| Prompt |
Below are some records. Pull every line that contains the word "CreativeHarder".

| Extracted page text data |
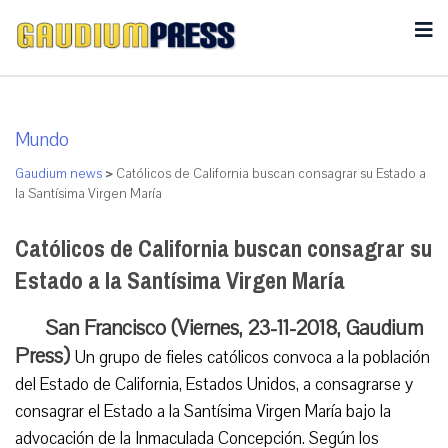
Mundo
Gaudium news
>
Católicos de California buscan consagrar su Estado a
la Santísima Virgen María
Católicos de California buscan consagrar su
Estado a la Santísima Virgen María
San Francisco (Viernes, 23-11-2018, Gaudium
Press)
Un grupo de fieles católicos convoca a la población
del Estado de California, Estados Unidos, a consagrarse y
consagrar el Estado a la Santísima Virgen María bajo la
advocación de la Inmaculada Concepción. Según los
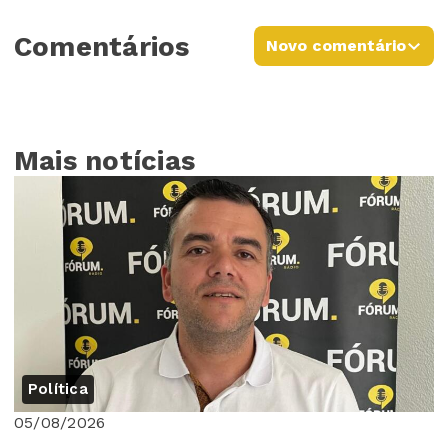
Comentários
Novo comentário
Mais notícias
Política
05/08/2026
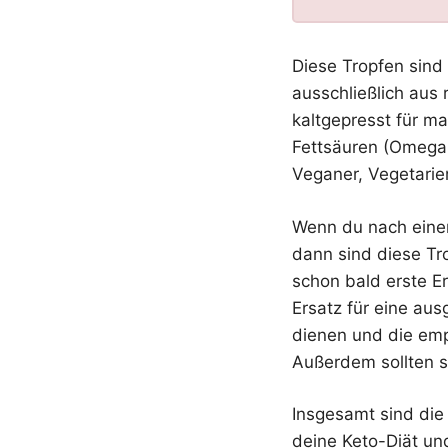
Diese Tropfen sind 
ausschließlich aus
kaltgepresst für m
Fettsäuren (Omega 
Veganer, Vegetarie
Wenn du nach einer
dann sind diese Tro
schon bald erste E
Ersatz für eine a
dienen und die emp
Außerdem sollten s
Insgesamt sind die
deine Keto-Diät und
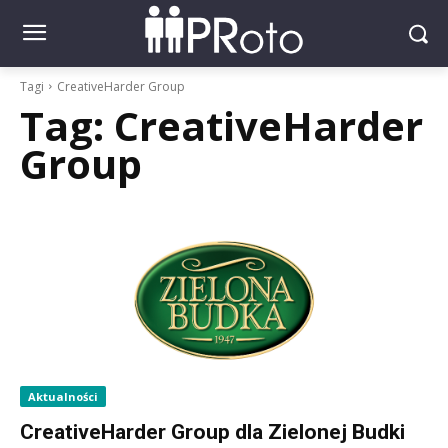
Tagi
CreativeHarder Group
Tag:
CreativeHarder
Group
Aktualności
CreativeHarder Group dla Zielonej Budki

| Response to the task |
CreativeHarder Group
CreativeHarder
CreativeHarder Group dla Zielonej Budki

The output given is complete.